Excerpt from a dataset
▬▬▬

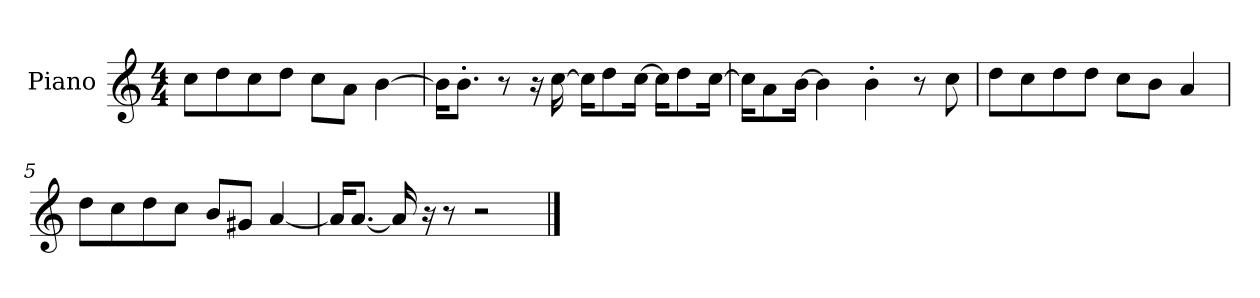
**kern
*part1
*staff1
*I"Piano
*I'P-no
*clefG2
*k[]
*M4/4
*MM90
=1
8cc\L
8dd\
8cc\
8dd\J
8cc\L
8a\J
[4b\
=2
16b\KL]
8.b'\J
8r
16r
[16cc\
16cc\KL]
8dd\
[16cc\Jk
16cc\KL]
8dd\
[16cc\Jk
=3
16cc\KL]
8a\
[16b\Jk
4b\]
4b'\
8r
8cc\
=4
8dd\L
8cc\
8dd\
8dd\J
8cc\L
8b\J
4a/
=5
8dd\L
8cc\
8dd\
8cc\J
8b/L
8g#X/J
[4a/
!!LO:LB:g=z
=6
16a/KL]
[8.a/J
16a/]
16r
8r
2r
==
*-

▬▬▬

* _Stated problem_
Switch "Piano" to "Organ" and write out the notation lines of the entries again with no other changes. Leave out the picture.

* _Result of the exercise_
**kern
*part1
*staff1
*I"Organ
*I'P-no
*clefG2
*k[]
*M4/4
*MM90
=1
8cc\L
8dd\
8cc\
8dd\J
8cc\L
8a\J
[4b\
=2
16b\KL]
8.b'\J
8r
16r
[16cc\
16cc\KL]
8dd\
[16cc\Jk
16cc\KL]
8dd\
[16cc\Jk
=3
16cc\KL]
8a\
[16b\Jk
4b\]
4b'\
8r
8cc\
=4
8dd\L
8cc\
8dd\
8dd\J
8cc\L
8b\J
4a/
=5
8dd\L
8cc\
8dd\
8cc\J
8b/L
8g#X/J
[4a/
!!LO:LB:g=z
=6
16a/KL]
[8.a/J
16a/]
16r
8r
2r
==
*-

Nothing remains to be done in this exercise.